Saturday, February 24, 2018
Folowing up on Wednesday's post, Penn Dean Denies Amy Wax's Claim That He Asked Her To Take Leave Due To Controversial Op-Ed: The Daily Pennsylvanian op-ed: On Amy Wax’s Credibility and Conduct, by Jonah B. Gelbach (Penn):
In the Evidence class I’m teaching, we’ve just finished discussing “impeachment” — how to challenge a witness’s credibility. Sometimes a trial lawyer may ask a witness about past conduct, because reasonable jurors may doubt a witness’s truthfulness today if they determine the witness has behaved deceitfully in the past.
That came to mind Tuesday when The Daily Pennsylvanian asked me to write a guest column about Professor Amy Wax’s recent Wall Street Journal op-ed. ...
Professor Wax’s WSJ op-ed characterizes conversations with several colleagues — and the Dean, who she claims caved to “pressure” to “banish” her by asking her “to take a leave of absence.” A news article in the DP quotes the law school’s spokesperson stating the Dean discussed Professor Wax’s regular sabbatical leave, which is one form of leave of absence under Penn’s policies.
I wasn’t involved in whatever communications occurred between Professor Wax and either Dean Theodore Ruger or our other colleagues. But her record of selective editing and behavior that contradicts her claimed principles have led me to distrust whatever Professor Wax won’t document in full. ...

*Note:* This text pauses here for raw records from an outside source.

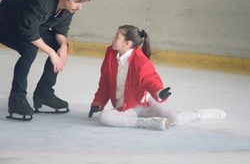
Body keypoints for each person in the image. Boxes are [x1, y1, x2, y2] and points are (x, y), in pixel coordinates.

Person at [88, 25, 226, 130]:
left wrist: (160, 92)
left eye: (117, 36)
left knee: (175, 119)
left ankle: (199, 114)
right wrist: (98, 103)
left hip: (145, 103)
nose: (113, 39)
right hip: (127, 107)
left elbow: (150, 79)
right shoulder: (111, 53)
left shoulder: (140, 61)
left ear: (127, 43)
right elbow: (105, 81)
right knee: (105, 117)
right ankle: (145, 123)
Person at [0, 0, 91, 121]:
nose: (80, 7)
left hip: (30, 25)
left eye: (82, 3)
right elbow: (29, 33)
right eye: (77, 2)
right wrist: (51, 53)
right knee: (29, 49)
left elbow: (60, 31)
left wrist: (63, 47)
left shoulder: (68, 9)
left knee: (57, 45)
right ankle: (16, 100)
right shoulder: (41, 1)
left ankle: (44, 93)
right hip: (6, 24)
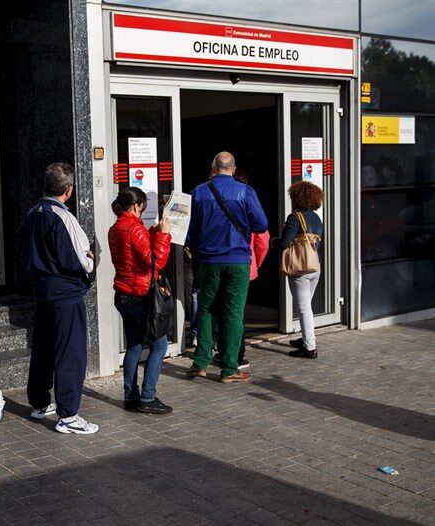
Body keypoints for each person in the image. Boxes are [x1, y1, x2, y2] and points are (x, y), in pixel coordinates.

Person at [22, 162, 98, 434]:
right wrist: (91, 261)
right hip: (65, 293)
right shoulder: (64, 218)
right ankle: (68, 415)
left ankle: (39, 403)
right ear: (68, 190)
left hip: (42, 291)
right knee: (70, 352)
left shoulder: (32, 214)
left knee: (42, 349)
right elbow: (82, 260)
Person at [185, 152, 268, 383]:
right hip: (238, 260)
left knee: (206, 309)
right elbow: (261, 224)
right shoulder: (246, 192)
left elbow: (190, 230)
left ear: (213, 168)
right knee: (233, 312)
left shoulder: (199, 192)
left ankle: (200, 363)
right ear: (233, 168)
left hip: (209, 260)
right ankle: (229, 369)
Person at [107, 186, 173, 414]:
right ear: (136, 206)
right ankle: (147, 396)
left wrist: (153, 232)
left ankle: (130, 396)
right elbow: (155, 261)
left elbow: (136, 253)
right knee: (160, 345)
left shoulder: (116, 228)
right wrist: (163, 235)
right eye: (143, 207)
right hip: (139, 294)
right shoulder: (134, 228)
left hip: (123, 293)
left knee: (134, 345)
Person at [272, 181, 324, 359]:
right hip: (314, 267)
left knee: (304, 309)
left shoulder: (295, 217)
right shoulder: (317, 218)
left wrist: (274, 242)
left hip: (300, 269)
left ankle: (309, 347)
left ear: (297, 197)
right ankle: (305, 339)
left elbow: (285, 242)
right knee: (306, 307)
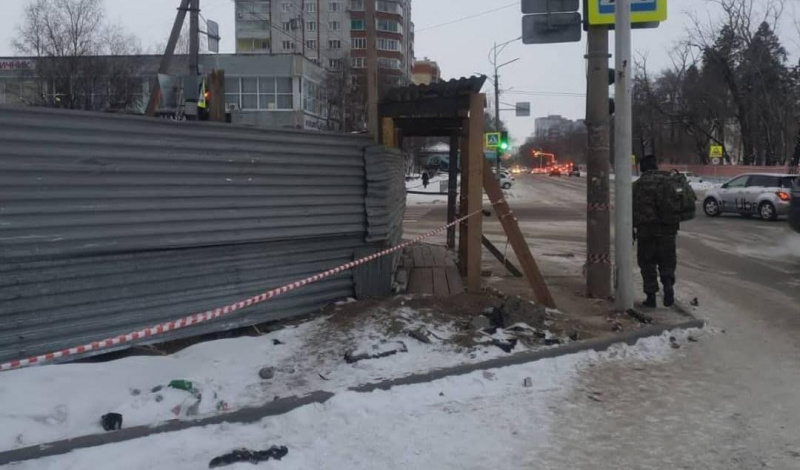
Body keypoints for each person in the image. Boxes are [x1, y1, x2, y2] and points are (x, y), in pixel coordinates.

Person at [632, 155, 679, 308]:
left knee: (647, 264)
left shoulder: (638, 185)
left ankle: (651, 297)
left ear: (642, 168)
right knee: (667, 261)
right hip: (667, 230)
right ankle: (667, 284)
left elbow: (631, 209)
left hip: (646, 231)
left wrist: (631, 229)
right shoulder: (669, 182)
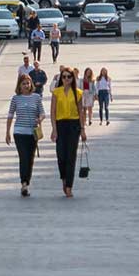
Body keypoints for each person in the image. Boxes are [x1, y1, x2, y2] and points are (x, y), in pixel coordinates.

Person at [4, 71, 45, 197]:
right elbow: (10, 115)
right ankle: (23, 184)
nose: (26, 85)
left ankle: (27, 182)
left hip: (32, 133)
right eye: (23, 84)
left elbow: (42, 113)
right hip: (19, 132)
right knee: (23, 157)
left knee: (30, 159)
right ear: (19, 86)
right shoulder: (15, 99)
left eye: (28, 83)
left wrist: (40, 119)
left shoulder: (36, 97)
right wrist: (7, 132)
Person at [51, 65, 84, 198]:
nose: (66, 79)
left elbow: (81, 112)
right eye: (63, 77)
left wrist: (82, 130)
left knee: (71, 157)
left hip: (73, 125)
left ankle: (69, 186)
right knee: (61, 156)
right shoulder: (56, 92)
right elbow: (53, 112)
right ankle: (64, 178)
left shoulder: (78, 93)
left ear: (73, 78)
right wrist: (54, 129)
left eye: (68, 77)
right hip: (60, 125)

I don’t know why Professor Wax has engaged in so much misleading conduct. Maybe it’s a clear-eyed scheme to con people who gullibly swallow any horror story about universities, maybe her feelings are hurt because so many colleagues rejected her statements so publicly, and maybe she has some other motivation.
Whatever her motivations, Professor Wax’s record of key omissions, misleading editing, and false quoting have led me to the opinion that her claims warrant no independent credence. Others in our community — the jurors of this situation — may decide for themselves whether to trust her word.